Preconditions for unsafe acts The runway had been resurfaced since the flying pilot last conducted NVG autorotations and now looked different through the goggles. The albedo was different, with the runway looking darker and having different cues or optical flow. 

Unsafe act active failure The flare was commenced too high or developed too much, so the helicopter was too high with insufficient rotor RPM to cushion the landing. A heavy landing resulted that caused the main rotor blades to flex and cut off the tail boom. 

All too realistic

Although single-engine helicopters can do night touchdown autorotations, that doesn’t mean we should. With modern helicopter engine reliability, do you really need to do this training? Can you sufficiently train with day touchdown autorotations and night power termination autorotations.

In this case a training incident resulted in what would have been a successful outcome from a real NVG engine failure. Do we really need to elevate our night training to a level where things go bump in the night?

image: Helicopter at accident site (Courtesy of the Tampa PD) | NTSB
image: Helicopter at accident site (Courtesy of the Tampa PD) | NTSB

Modern gas-turbine engines are extremely reliable; however, practising for engine failures still needs to occur.

The airline industry now exclusively uses simulators after having learnt the hard way that there was starting to be more asymmetric training accidents than real engine failure accidents. Modern twin-engine helicopters have simulators but also have a training mode where the engine failure is artificially indicated on the displays; however, both engines are fully coupled to the rotor and full power is always available. 

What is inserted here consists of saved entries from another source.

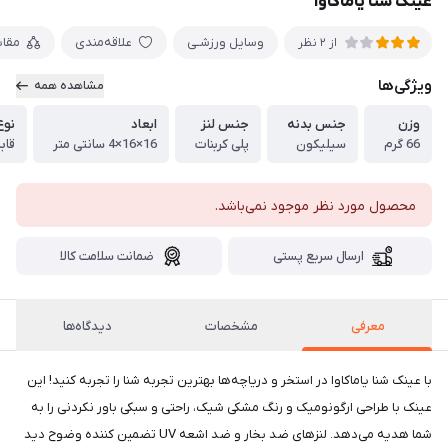
عینک شنا یاماکاوا
وسایل ورزشـی
علاقه‌مندی
مقا
از 2 نظر
ویژگی‌ها
مشاهده همه
وزن
جنس بدنه
جنس لنز
ابعاد
نوع
66 گرم
سیلیکون
پلی کربنات
16×16×4 سانتی متر
قاب
محصول مورد نظر موجود نمی‌باشد.
ارسال سریع پستی
ضمانت سلامت کالا
معرفی
مشخصات
دیدگاه‌ها
با عینک شنا یاماکاوا در استخر و دریاچه‌ها بهترین تجربه شنا را تجربه کنید! این
عینک با طراحی ارگونومیک و رنگ مشکی شیک، راحتی و سبکی باور نکردنی را به
شما هدیه می‌دهد. لنزهای ضد بخار و ضد اشعه UV تضمین کننده وضوح دید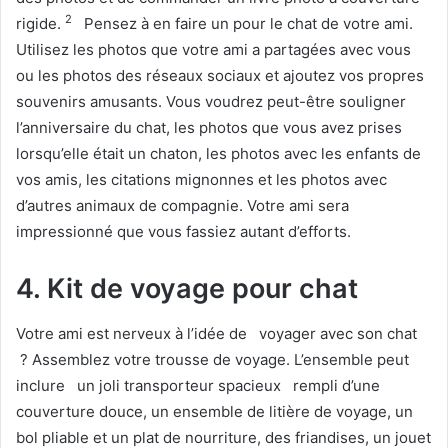
2
rigide.
Pensez à en faire un pour le chat de votre ami.
Utilisez les photos que votre ami a partagées avec vous
ou les photos des réseaux sociaux et ajoutez vos propres
souvenirs amusants. Vous voudrez peut-être souligner
l’anniversaire du chat, les photos que vous avez prises
lorsqu’elle était un chaton, les photos avec les enfants de
vos amis, les citations mignonnes et les photos avec
d’autres animaux de compagnie. Votre ami sera
impressionné que vous fassiez autant d’efforts.
4. Kit de voyage pour chat
Votre ami est nerveux à l’idée de
voyager avec son chat
? Assemblez votre trousse de voyage. L’ensemble peut
inclure
un joli transporteur spacieux
rempli d’une
couverture douce, un ensemble de litière de voyage, un
bol pliable et un plat de nourriture, des friandises, un jouet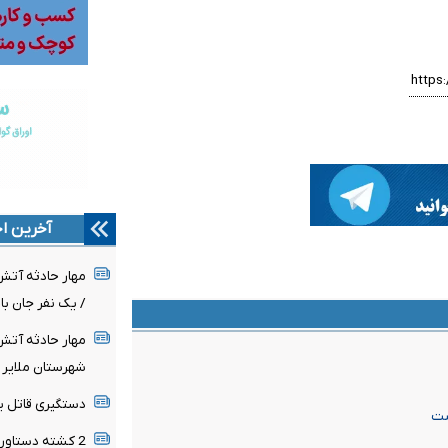
آخرین اخ
مهار حادثه آت
/ یک نفر جان ب
مهار حادثه آت
شهرستان ملایر
دستگیری قاتل ی
ست
2 کشته دستاورد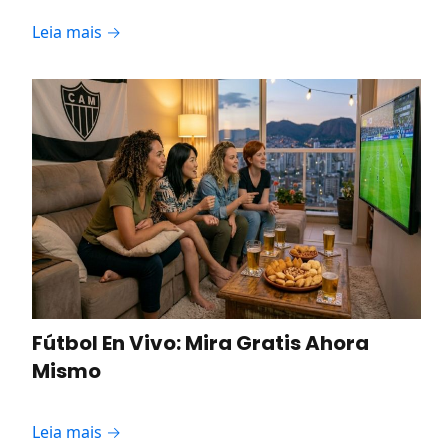
Leia mais →
Fútbol En Vivo: Mira Gratis Ahora
Mismo
Leia mais →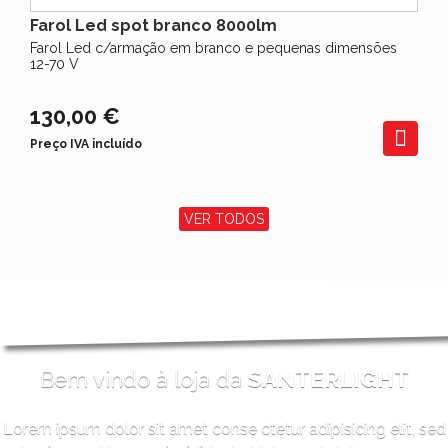
Farol Led spot branco 8000lm
Farol Led c/armação em branco e pequenas dimensões
12-70 V
130,00 €
Preço IVA incluído
VER TODOS
Bem vindo à loja da
SANTERLIGHT
Lorem ipsum dolor sit amet conse ctetur adipisicing elit, sed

In a single-engine helicopter, engine failure training can be achieved by winding the throttle back to ground idle so the engine decouples from the rotor. Allowing the engine to be decoupled from the rotor and flying it to the ground is called a touchdown autorotation. 

Unfortunately, it takes a finite time to advance the throttle and rejoin the engine to the rotor transmission. If you don’t rejoin the engine to the rotor, there will come a point in the flare where this cannot be achieved in time to allow engine power to drive the rotor. Any misjudgement here will result in a heavy landing. 

Keeping the throttle at flight idle, lowering the collective all the way down and practising the descent and flare is called a power termination autorotation, and allows power to be applied immediately an error is detected. This autorotation is normally finished at the hover. 

In a low hover, a practice engine failure – hovering autorotation – can be simulated by winding off the throttle so even if mishandled, the aircraft falling from a low hover results only in a firm landing within the undercarriage’s capacity.